S
Sheetal Mittal
posted on 12 MayNoida Extension pre-launch discounts are misleading.
Not proud of this but I almost got duped by a pre-launch scheme. I'm based in Dubai, so it's hard to verify things directly. Was looking at a Blydan project in Chi IV, they were pushing pre-launch discounts hard. But now I'm wondering if construction-linked payment plans are actually smarter than down payment schemes for an investor like me. Kya early-bird discount truly saves money? Builders promise a lot but then add PLC, floor rise. What's the real scene in Noida Extension for these payment plans? Don't want unexpected costs eating into ROI.
#payment-plan#pre-launch#investor#noida-extension#chi-iv
Comments
So, what did you end up doing, OP? Did you manage to find a transparent deal or are you still looking? It's genuinely confusing for first-time buyers like us with all these schemes and hidden costs. Every builder sounds good until you see the actual numbers.
I actually went with a construction-linked plan for my apartment in Noida Extension a couple of years back, and I'm glad I did. The project faced some minor delays, but because my payments were linked to slabs being cast, I wasn't paying for non-existent construction. It eased the financial burden considerably. My advice for you, being an investor, is to always look at the builder's delivery history and read every single clause in the agreement. Don't just go by the sales pitch. Ask for the final cost sheet with all possible charges itemized, including future maintenance deposits.
From an investment perspective, the 'early-bird discount' is often an illusion. They give you 5-10% off the base price, but then add 15-20% in PLC (Preferred Location Charges) for facing the park or road, floor rise charges, IFMS, club membership, registry, stamp duty, and GST. By the time you get the final quote, it's often more than a ready-to-move property in a similar area. Construction-linked is better because it ties your payment to actual progress, giving you some control and reducing initial capital outflow. It's not about saving money upfront, but about reducing risk and managing payments effectively.
U11, it's a pretty common practice across Noida Extension, not just Blydan. Many builders in areas like Chi IV and even Alpha II use these 'discounts' to generate initial buzz. You have to be very careful and read the fine print of the builder-buyer agreement thoroughly, especially the payment schedule breakdown.

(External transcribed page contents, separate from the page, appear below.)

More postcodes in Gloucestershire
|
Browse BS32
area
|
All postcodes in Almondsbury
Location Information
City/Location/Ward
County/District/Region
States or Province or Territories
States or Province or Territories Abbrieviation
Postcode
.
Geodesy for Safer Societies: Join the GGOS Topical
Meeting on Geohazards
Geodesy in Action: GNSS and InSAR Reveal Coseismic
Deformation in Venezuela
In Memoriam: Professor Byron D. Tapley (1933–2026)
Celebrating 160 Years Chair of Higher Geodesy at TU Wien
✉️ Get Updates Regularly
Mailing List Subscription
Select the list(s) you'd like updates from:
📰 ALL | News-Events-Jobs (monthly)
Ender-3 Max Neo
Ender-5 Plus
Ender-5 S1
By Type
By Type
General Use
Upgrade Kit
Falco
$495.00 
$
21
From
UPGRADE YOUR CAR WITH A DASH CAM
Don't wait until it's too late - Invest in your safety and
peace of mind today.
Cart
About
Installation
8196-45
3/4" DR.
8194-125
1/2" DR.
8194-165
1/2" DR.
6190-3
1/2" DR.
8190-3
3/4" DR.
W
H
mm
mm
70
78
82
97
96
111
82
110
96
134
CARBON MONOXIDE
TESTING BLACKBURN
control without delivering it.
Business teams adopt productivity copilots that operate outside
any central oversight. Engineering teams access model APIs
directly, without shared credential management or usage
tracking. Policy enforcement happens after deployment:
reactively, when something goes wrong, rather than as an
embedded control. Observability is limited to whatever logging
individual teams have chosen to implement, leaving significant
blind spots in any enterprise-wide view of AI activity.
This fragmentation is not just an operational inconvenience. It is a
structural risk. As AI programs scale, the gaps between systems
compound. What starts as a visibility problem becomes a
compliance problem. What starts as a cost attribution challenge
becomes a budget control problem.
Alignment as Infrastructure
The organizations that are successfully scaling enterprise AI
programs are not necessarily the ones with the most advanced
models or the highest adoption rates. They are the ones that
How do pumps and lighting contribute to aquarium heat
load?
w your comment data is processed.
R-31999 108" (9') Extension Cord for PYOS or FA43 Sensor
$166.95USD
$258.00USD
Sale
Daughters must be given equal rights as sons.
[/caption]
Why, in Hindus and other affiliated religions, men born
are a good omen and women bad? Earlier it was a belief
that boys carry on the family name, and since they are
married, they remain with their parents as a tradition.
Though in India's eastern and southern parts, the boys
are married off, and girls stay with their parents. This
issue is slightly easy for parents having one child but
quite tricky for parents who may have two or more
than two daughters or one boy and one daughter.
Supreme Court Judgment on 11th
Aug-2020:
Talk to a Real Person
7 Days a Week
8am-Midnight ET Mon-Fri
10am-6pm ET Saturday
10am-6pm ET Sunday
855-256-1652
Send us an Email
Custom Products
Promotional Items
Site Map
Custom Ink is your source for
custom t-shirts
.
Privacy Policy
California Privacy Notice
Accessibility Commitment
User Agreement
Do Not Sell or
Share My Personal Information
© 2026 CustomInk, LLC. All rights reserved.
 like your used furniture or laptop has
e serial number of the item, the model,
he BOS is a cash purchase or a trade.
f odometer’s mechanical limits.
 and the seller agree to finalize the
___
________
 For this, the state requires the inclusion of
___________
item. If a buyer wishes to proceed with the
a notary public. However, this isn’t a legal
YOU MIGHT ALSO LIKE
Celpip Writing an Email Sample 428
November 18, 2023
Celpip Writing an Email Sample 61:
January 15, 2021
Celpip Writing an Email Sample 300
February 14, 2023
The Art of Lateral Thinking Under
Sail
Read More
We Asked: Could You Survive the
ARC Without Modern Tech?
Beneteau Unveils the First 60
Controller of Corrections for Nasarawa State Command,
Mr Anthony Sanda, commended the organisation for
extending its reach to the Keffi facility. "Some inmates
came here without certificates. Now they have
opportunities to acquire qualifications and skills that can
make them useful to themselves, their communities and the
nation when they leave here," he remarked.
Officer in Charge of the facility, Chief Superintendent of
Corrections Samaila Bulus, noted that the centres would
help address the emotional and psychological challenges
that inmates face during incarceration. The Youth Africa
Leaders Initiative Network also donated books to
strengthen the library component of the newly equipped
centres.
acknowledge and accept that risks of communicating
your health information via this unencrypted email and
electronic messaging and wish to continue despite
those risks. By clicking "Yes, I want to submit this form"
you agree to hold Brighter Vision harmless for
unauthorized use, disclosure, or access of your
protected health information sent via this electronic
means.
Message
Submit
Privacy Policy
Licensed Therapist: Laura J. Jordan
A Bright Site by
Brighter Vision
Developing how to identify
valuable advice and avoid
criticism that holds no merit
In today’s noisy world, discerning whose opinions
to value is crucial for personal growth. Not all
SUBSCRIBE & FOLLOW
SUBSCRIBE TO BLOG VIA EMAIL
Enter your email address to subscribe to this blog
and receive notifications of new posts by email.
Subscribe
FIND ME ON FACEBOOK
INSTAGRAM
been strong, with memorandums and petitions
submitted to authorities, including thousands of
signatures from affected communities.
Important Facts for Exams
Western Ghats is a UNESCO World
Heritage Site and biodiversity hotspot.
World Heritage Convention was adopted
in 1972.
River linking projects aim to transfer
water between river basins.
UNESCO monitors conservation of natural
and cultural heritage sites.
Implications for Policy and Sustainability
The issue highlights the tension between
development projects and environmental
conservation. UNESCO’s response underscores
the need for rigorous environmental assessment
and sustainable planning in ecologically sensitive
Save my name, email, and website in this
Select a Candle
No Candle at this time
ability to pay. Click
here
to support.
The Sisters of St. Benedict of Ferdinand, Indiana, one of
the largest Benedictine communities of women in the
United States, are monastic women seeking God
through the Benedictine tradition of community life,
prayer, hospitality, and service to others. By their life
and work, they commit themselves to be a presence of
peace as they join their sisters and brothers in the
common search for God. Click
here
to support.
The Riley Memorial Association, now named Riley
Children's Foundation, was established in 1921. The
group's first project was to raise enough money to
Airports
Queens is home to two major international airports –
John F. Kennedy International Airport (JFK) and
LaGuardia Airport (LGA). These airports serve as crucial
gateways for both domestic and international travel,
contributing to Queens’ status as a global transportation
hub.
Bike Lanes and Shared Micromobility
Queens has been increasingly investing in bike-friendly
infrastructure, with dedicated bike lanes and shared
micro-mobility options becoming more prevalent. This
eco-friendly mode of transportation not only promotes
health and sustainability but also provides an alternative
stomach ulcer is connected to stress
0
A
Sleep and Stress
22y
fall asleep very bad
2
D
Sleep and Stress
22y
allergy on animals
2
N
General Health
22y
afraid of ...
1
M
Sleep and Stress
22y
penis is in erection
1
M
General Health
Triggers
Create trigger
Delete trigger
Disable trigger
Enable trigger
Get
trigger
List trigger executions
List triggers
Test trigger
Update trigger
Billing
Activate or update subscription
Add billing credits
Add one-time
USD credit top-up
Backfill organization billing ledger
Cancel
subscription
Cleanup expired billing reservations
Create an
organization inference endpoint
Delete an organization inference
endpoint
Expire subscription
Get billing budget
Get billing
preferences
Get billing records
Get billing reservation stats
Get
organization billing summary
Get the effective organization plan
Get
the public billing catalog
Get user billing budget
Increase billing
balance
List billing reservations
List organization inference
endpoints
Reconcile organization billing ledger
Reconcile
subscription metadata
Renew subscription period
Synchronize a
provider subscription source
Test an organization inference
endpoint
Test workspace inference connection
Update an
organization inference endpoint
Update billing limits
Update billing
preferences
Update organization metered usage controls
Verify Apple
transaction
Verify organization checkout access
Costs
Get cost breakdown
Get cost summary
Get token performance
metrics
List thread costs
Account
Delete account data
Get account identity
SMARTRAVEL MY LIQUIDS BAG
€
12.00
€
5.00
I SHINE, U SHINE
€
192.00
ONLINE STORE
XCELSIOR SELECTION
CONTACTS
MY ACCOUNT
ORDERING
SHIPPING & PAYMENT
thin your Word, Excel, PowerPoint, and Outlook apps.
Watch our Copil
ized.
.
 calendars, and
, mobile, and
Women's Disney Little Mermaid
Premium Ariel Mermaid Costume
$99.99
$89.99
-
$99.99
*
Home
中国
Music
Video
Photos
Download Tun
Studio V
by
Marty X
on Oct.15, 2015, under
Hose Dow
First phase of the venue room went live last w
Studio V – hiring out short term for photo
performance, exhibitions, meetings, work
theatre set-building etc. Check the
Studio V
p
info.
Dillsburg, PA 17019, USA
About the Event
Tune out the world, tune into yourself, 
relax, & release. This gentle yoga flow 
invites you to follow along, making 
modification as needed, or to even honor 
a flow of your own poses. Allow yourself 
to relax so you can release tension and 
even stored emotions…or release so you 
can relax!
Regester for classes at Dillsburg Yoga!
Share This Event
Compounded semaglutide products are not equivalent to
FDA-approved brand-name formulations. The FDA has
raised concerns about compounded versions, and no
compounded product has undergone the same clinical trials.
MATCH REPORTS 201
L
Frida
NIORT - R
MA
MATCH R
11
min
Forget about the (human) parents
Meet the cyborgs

This is so true! Is Blydan specifically known for these kinds of tactics in Chi IV, or is it common with most builders there?
As an investor, construction-linked payment plans (CLP) are definitely safer. I booked a flat in a pre-launch once, thinking I was smart. The project got delayed by almost 3 years, and my entire down payment was stuck. With CLP, you pay as construction progresses, so your money is less at risk if the builder defaults or delays. Plus, you have more leverage if things go south. Always check their RERA status and past project completion timelines.
U8 makes a valid point. Plus, with the current market slowdown and some builders struggling, CLP offers a bit of a safety net. You don't want to dump a huge sum into a project that might get stalled. Always assess the builder's financial health.
U7, not necessarily. While the loan tenure might be longer, you're only paying interest on the disbursed amount. In a down payment scheme, you take a bigger loan upfront and start paying full EMI much earlier, even if construction hasn't started. CLP helps manage cash flow better, especially with current fluctuating interest rates.
But isn't the interest on the loan higher with CLP since the payment schedule is stretched out? That's what I'm worried about.
Bhai, you dodged a bullet! Pre-launch discounts are almost always a trap, especially for someone who can't physically check. They lure you in with low prices, but then the actual 'savings' evaporate with all the hidden charges. Been there, almost done that.
Exactly! Builders ka toh pura dhanda hi issi pe chalta hai. Looks like 'discount' is just a marketing gimmick now.
U3, they sneak in charges like IFMS (Interest-Free Maintenance Security), club membership, power backup, parking allocation, and even development charges that were 'not included' in the base price. My friend got burned like this with a project near Alpha I, Greater Noida. His 'discounted' price ended up being higher than market rate.
Totally agree! What kind of hidden charges are we talking about here? PLC, floor rise ke alawa aur kya add kar dete hain?